▶ _Work instructions_
Write out the text of every item line by line, keeping each word, letter and line break the same.

▶ _Data provided_
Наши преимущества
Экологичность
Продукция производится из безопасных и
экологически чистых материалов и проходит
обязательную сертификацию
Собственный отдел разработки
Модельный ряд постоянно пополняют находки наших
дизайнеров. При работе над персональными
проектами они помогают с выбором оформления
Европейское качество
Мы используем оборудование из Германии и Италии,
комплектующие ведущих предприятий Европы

▶ _Result of this task_
Наши преимущества
Экологичность
Продукция производится из безопасных и
экологически чистых материалов и проходит
обязательную сертификацию
Собственный отдел разработки
Модельный ряд постоянно пополняют находки наших
дизайнеров. При работе над персональными
проектами они помогают с выбором оформления
Европейское качество
Мы используем оборудование из Германии и Италии,
комплектующие ведущих предприятий Европы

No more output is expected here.